Menominee Tribal Clinic optometry short staffed, optical closes midday for a week
Patients needing glasses work or vision refills had to plan around a noon-to-1 p.m. Optical closure as Menominee Tribal Clinic optometry ran short staffed.

Patients who needed glasses adjustments, prescription refills or routine vision care at the Menominee Tribal Clinic had to plan around a midday cutoff as the Optometry Department was short staffed for the week of May 11 and into the following week. During that shortage, Optical closed from noon to 1:00 p.m., creating a narrow but important gap for anyone trying to pick up eyewear or handle an eye-care task in one trip.
The clinic’s optometry department lists two providers, Robert Chelberg, O.D. and Nicholas Keszo, O.D. The broader clinic said it was open Monday through Friday from 8:00 a.m. to 4:30 p.m., and its medical-services page urged patients to call the appointment desk at 8:00 a.m. for same-day appointments. Patients with urgent eye needs, prescription problems or already scheduled visits were the people most likely to feel the pinch, especially if they depended on the optical counter as part of a single stop at the clinic.

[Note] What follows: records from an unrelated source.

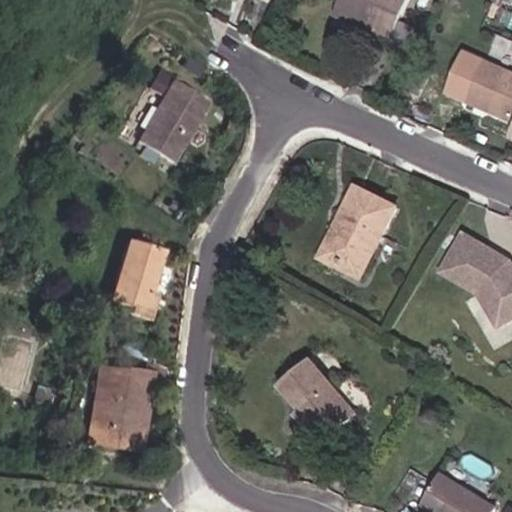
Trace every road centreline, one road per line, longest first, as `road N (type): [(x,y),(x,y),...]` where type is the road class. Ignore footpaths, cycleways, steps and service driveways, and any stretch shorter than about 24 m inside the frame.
road 1 (residential): [(308,511),(227,486),(202,455),(193,421),(218,236),(294,95)]
road 2 (residential): [(294,95),(511,192)]
road 3 (track): [(0,186),(52,105),(126,31),(138,0)]
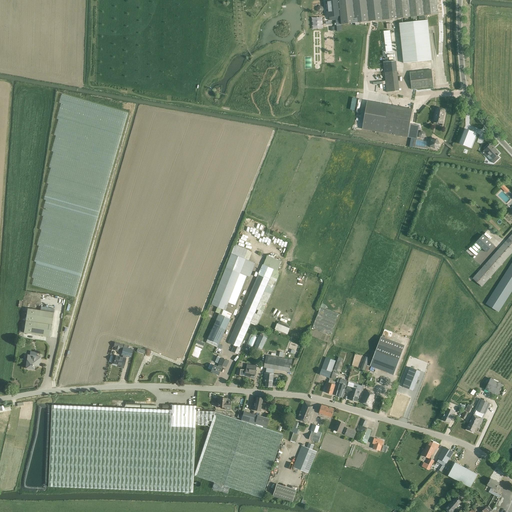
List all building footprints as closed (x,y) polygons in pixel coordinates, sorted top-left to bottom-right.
[(327,0),(330,21),(336,20),(336,25),(341,25),(341,24),(411,17),(411,19),(413,18),(414,21),(417,20),(417,16),(438,14),(436,0),(327,0)] [(320,18),(311,19),(311,29),(320,29),(320,18)] [(427,20),(399,23),(403,63),(432,60),(427,20)] [(392,51),(390,30),(384,31),(384,37),(386,52),(392,51)] [(396,61),(384,62),(387,92),(399,91),(396,61)] [(432,69),(410,72),(411,89),(434,87),(432,69)] [(417,139),(419,126),(410,124),(413,109),(367,101),(362,129),(417,139)] [(433,122),(443,123),(445,109),(436,108),(433,122)] [(476,133),(465,128),(459,143),(471,148),(476,133)] [(436,150),(441,145),(438,139),(432,140),(430,146),(436,150)] [(486,149),(485,150),(483,151),(484,152),(483,153),(487,157),(489,154),(493,158),(491,160),(494,163),(500,157),(497,155),(499,153),(496,150),(495,150),(490,145),(489,146),(487,145),(484,148),(486,149)] [(511,233),(472,278),(482,287),(511,252),(511,233)] [(483,234),(476,242),(487,252),(494,245),(483,234)] [(287,249),(290,243),(285,241),(282,247),(287,249)] [(250,277),(256,264),(244,258),(248,249),(235,244),(211,305),(217,307),(215,312),(219,313),(207,339),(219,344),(231,319),(249,277),(250,277)] [(234,345),(231,351),(241,356),(243,352),(247,342),(243,340),(274,269),(277,270),(281,261),(267,255),(263,264),(262,264),(228,342),(234,345)] [(511,261),(490,296),(485,303),(499,312),(511,290),(511,261)] [(331,335),(339,314),(320,306),(312,327),(313,328),(331,335)] [(50,337),(54,312),(54,309),(41,307),(40,310),(27,308),(23,333),(50,337)] [(290,326),(279,321),(278,323),(277,323),(275,329),(287,334),(290,328),(289,328),(290,326)] [(259,346),(263,348),(267,338),(259,335),(259,336),(254,348),(257,349),(259,346)] [(394,374),(399,359),(405,345),(381,336),(370,365),(394,374)] [(114,350),(119,352),(120,349),(122,349),(123,344),(115,342),(113,347),(115,347),(114,350)] [(127,348),(128,345),(124,345),(123,347),(121,355),(123,356),(122,357),(115,356),(114,361),(114,362),(113,362),(112,365),(117,366),(117,365),(122,366),(124,367),(126,358),(126,356),(130,357),(132,349),(127,348)] [(41,357),(36,356),(37,353),(30,352),(30,355),(27,355),(25,368),(34,369),(34,365),(39,366),(41,357)] [(266,355),(264,367),(290,372),(292,359),(266,355)] [(222,368),(223,366),(226,367),(229,361),(222,358),(221,358),(218,356),(215,362),(219,364),(218,366),(214,365),(211,371),(219,375),(222,368)] [(329,378),(336,361),(326,357),(319,374),(329,378)] [(255,378),(255,377),(256,377),(257,366),(247,364),(246,373),(244,373),(244,369),(237,368),(237,374),(251,376),(251,377),(251,378),(254,378),(255,378)] [(421,371),(410,367),(402,386),(413,390),(421,371)] [(264,373),(263,381),(265,382),(265,386),(272,387),(274,374),(264,373)] [(491,378),(485,389),(498,395),(503,384),(491,378)] [(335,384),(336,382),(329,380),(329,382),(328,382),(326,388),(327,388),(326,392),(332,394),(335,384)] [(335,395),(343,397),(346,385),(339,383),(335,395)] [(353,387),(351,392),(349,399),(356,402),(358,395),(359,395),(361,390),(353,387)] [(370,391),(365,389),(362,395),(360,402),(368,405),(368,406),(371,408),(377,395),(374,393),(370,391)] [(255,397),(254,405),(252,405),(251,409),(260,411),(263,398),(255,397)] [(227,398),(218,398),(217,406),(224,407),(224,409),(230,410),(230,401),(227,400),(227,398)] [(473,414),(466,429),(473,432),(476,427),(478,428),(483,419),(490,403),(480,398),(473,414)] [(309,407),(311,402),(305,400),(298,419),(309,423),(314,409),(309,407)] [(266,428),(241,420),(215,411),(196,411),(196,406),(172,405),(171,410),(123,408),(51,404),(48,486),(192,492),(195,425),(207,425),(207,421),(211,421),(212,415),(214,415),(193,475),(214,482),(212,488),(227,493),(229,487),(261,498),(282,434),(266,428)] [(332,417),(334,408),(321,404),(319,413),(332,417)] [(462,418),(465,419),(469,411),(469,412),(473,405),(471,404),(470,405),(468,404),(465,409),(466,410),(462,418)] [(447,408),(442,419),(449,423),(452,416),(453,417),(455,411),(447,408)] [(241,420),(266,428),(269,419),(244,411),(241,420)] [(367,443),(372,430),(365,427),(367,420),(362,418),(354,438),(367,443)] [(338,420),(334,430),(341,433),(345,423),(338,420)] [(295,444),(299,434),(298,434),(299,429),(297,428),(299,423),(295,421),(291,432),(293,433),(290,442),(295,444)] [(319,426),(313,424),(310,431),(312,431),(309,439),(318,443),(322,433),(318,432),(319,426)] [(348,428),(345,435),(353,439),(356,432),(348,428)] [(373,448),(380,450),(384,441),(374,438),(373,443),(374,443),(373,448)] [(430,439),(425,450),(424,450),(421,455),(429,458),(425,466),(430,469),(434,460),(430,458),(432,454),(435,448),(437,449),(439,444),(430,439)] [(317,451),(312,449),(314,445),(309,443),(307,447),(302,445),(293,467),(308,473),(317,451)] [(439,459),(437,461),(445,466),(454,452),(444,446),(437,458),(439,459)] [(450,477),(456,480),(470,487),(477,474),(455,462),(448,475),(450,477)] [(492,490),(493,488),(496,489),(499,483),(491,478),(487,485),(491,487),(488,492),(494,495),(488,506),(491,510),(492,510),(501,495),(492,490)] [(276,484),(272,496),(292,502),(296,490),(276,484)] [(445,509),(448,511),(452,511),(463,500),(457,495),(445,509)]
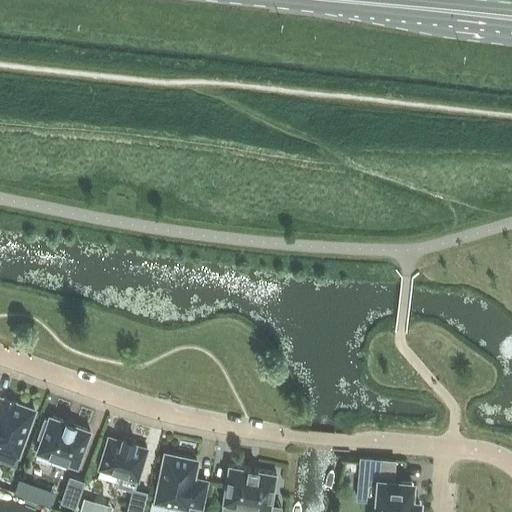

The public service notice matters because the Menominee Tribal Clinic is a core access point for the reservation and the surrounding county. The tribe says the reservation is nearly coterminous with Menominee County and includes Keshena, Neopit, Middle Village, Zoar and South Branch. Residents from Legend Lake also regularly travel to the clinic for care, making even a short staffing reduction more than a minor scheduling issue in a county where transportation and appointment timing often shape whether care gets delayed.
That local pressure is heightened by the county’s size and population makeup. Menominee County’s estimated population was 4,199 on July 1, 2025, and 78.5% of residents identified as American Indian and Alaska Native alone. In a place that small, a temporary shortage in one specialty can ripple through school vision checks, work-related prescription updates and the basic logistics of getting to Keshena, finding an open window and making it back home without another trip.

The clinic says its mission is to provide “quality, accessible and comprehensive health services,” a goal that depends on enough staff in departments like optometry and enough flexibility for patients trying to fit care into a short day. The clinic’s main number is (715) 799-3361, and the after-hours nurse hotline is (715) 786-4006. The short staffing raised a larger question for Menominee County: whether this was only a one-week disruption, or a sign of the broader provider-capacity strain that can quietly limit tribal health access across the community.